Exercise: All that is needed is each line of the entries holding the word "Sonntag", copied as it stands.

(Page-level text extractions)

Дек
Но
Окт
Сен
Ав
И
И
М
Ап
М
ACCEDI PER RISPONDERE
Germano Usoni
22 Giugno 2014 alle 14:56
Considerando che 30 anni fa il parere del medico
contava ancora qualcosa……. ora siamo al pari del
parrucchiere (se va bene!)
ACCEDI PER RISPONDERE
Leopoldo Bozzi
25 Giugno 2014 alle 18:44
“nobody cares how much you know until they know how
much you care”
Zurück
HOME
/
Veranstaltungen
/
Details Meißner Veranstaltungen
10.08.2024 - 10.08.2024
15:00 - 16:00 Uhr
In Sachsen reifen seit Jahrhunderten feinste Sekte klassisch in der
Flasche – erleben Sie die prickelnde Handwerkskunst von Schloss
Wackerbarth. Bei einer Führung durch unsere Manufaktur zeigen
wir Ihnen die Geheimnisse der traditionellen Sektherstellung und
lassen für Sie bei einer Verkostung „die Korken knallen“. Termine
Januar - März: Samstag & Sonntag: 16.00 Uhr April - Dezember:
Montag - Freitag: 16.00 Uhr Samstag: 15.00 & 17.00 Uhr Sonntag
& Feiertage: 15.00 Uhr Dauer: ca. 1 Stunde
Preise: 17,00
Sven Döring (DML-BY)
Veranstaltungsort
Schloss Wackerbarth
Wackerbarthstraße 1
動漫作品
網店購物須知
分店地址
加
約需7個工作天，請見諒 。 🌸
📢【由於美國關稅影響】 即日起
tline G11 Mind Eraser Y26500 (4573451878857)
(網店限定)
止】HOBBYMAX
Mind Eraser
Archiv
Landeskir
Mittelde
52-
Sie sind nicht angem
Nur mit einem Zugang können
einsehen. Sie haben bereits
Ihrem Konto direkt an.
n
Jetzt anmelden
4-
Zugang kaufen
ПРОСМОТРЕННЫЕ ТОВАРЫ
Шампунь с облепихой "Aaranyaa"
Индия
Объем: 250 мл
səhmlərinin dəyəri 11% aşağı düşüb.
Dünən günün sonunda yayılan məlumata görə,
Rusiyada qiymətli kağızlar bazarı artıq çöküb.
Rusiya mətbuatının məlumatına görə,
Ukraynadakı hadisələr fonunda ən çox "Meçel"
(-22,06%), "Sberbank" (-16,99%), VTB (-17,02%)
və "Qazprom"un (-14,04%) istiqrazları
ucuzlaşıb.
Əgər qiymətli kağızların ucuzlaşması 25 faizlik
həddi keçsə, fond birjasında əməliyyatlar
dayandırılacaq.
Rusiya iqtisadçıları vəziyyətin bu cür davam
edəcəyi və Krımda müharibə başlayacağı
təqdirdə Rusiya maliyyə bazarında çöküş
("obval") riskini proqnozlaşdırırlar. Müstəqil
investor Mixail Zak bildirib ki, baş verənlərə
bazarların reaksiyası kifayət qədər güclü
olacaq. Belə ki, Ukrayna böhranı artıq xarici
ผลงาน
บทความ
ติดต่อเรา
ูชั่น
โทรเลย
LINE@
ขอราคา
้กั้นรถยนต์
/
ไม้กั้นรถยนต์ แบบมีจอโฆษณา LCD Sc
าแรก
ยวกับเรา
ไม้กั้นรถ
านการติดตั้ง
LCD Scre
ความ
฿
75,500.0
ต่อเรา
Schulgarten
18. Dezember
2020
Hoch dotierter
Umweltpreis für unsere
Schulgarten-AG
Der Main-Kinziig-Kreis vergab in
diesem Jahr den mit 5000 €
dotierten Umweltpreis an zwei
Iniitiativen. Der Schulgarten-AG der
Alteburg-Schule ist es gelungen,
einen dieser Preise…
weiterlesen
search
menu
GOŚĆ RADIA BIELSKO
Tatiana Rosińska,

Expected answer:
Januar - März: Samstag & Sonntag: 16.00 Uhr April - Dezember:
Montag - Freitag: 16.00 Uhr Samstag: 15.00 & 17.00 Uhr Sonntag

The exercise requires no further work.